Drum roll for some fun structural facts:  According to a study published in the Journal of Clinical Sports Medicine, the shoulder capsule (the ligaments surrounding the shoulder) have s tensile strength of 100-180 lbs at full maturity.  This means that any force through the joint that exceeds that amount requires the rotator cuff to contract and provide enough force to protect the joint.

Now – think about a giant swing on uneven bars or a dislocate on rings.  For all you physics whizzes out there – combine your body weight with gravity (F = ma) and then add in torque (T = Fd) and factor in some momentum ( p = mv) and TADA! Your rotator cuff just tried to provide enough force to substitute for a cable on the nearest suspension bridge.  Potential for injury? I should say so….

Coming up next:

  • Common rotator cuff injuries
  • And Angie, I don’t care why – just tell me how to fix them!

Basic Anatomy of the Shoulder

 

Osteology: (the bones involved)

The two main bones of the shoulder are the humerus (the upper arm) and the scapula (shoulder blade).

The point where they meet (aka the joint cavity) is cushioned by articular cartilage covering the head of the humerus and face of the glenoid.   This cartilage helps guide movement and protects the joint surfaces.  As in any joint, it is suseptible to injury and general “wear and tear.”
----
* Activity 1 *
According to the shoulder text, what are the two main bones of the shoulder?
* Activity 2 *
Rewrite the shoulder text from "Now – think" to "(the bones involved)", swapping "uneven bars" for "parallel bars".
----
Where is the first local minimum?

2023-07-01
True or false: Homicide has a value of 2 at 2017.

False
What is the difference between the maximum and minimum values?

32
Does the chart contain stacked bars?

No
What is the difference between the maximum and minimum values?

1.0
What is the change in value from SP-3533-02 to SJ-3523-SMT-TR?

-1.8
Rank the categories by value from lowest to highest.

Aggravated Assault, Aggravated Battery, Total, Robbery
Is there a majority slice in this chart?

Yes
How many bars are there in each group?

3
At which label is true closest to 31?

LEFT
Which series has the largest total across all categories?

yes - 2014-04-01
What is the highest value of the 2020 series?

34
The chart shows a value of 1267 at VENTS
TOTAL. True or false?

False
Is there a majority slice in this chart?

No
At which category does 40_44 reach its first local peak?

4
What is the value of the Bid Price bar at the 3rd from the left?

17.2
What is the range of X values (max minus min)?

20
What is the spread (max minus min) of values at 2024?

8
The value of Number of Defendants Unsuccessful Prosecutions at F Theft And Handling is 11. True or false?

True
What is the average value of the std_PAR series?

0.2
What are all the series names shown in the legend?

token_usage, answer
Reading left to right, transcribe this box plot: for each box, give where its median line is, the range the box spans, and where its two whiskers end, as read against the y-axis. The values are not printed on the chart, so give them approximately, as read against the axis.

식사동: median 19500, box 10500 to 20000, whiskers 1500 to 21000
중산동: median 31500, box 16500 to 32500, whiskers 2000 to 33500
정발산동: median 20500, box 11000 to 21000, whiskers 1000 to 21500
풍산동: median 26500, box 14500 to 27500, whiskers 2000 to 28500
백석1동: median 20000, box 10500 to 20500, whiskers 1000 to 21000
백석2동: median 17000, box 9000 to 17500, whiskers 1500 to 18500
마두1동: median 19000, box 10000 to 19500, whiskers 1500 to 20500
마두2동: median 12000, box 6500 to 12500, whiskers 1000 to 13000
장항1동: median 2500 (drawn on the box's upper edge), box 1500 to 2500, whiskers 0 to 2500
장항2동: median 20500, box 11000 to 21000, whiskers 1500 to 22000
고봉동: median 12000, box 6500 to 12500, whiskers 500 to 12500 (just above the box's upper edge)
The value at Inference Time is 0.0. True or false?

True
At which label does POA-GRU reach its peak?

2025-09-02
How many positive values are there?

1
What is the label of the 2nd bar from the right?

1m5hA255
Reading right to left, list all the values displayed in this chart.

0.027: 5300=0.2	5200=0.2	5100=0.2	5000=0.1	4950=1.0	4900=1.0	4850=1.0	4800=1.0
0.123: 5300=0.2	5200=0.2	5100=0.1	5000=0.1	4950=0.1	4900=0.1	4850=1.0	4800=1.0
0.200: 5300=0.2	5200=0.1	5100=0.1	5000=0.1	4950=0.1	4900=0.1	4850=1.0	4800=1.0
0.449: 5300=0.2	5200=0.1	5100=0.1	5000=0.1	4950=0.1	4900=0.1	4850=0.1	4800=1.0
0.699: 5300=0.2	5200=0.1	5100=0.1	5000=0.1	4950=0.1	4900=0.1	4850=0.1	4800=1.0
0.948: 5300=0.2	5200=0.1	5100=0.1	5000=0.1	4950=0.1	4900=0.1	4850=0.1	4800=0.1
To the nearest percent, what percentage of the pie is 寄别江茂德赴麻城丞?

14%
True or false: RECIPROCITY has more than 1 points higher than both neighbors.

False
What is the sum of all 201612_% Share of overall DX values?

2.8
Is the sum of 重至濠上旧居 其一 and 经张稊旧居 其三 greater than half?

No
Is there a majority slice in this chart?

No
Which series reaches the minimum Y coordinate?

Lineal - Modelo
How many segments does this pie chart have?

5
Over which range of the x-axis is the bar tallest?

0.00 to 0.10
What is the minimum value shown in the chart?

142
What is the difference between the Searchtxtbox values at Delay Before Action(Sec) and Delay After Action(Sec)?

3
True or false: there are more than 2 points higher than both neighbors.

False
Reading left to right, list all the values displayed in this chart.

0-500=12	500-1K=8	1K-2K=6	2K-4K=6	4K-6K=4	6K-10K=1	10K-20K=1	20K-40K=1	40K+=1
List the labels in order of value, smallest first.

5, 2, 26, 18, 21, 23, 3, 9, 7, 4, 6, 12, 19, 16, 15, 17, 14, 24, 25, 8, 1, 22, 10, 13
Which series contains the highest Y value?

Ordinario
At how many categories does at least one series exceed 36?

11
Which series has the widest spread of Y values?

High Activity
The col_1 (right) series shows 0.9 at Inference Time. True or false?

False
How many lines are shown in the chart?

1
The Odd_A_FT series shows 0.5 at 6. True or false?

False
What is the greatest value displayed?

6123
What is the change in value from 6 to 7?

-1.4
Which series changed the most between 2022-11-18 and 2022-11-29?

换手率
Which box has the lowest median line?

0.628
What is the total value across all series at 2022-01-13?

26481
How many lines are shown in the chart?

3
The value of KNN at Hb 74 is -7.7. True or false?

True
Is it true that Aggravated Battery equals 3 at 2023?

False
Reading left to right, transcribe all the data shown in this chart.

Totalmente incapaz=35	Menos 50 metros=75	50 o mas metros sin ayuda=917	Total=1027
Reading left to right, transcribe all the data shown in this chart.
----
* Written response 1 *
The humerus (the upper arm) and the scapula (shoulder blade).

* Written response 2 *
Now – think about a giant swing on parallel bars or a dislocate on rings.  For all you physics whizzes out there – combine your body weight with gravity (F = ma) and then add in torque (T = Fd) and factor in some momentum ( p = mv) and TADA! Your rotator cuff just tried to provide enough force to substitute for a cable on the nearest suspension bridge.  Potential for injury? I should say so….

Coming up next:

  • Common rotator cuff injuries
  • And Angie, I don’t care why – just tell me how to fix them!

Basic Anatomy of the Shoulder

 

Osteology: (the bones involved)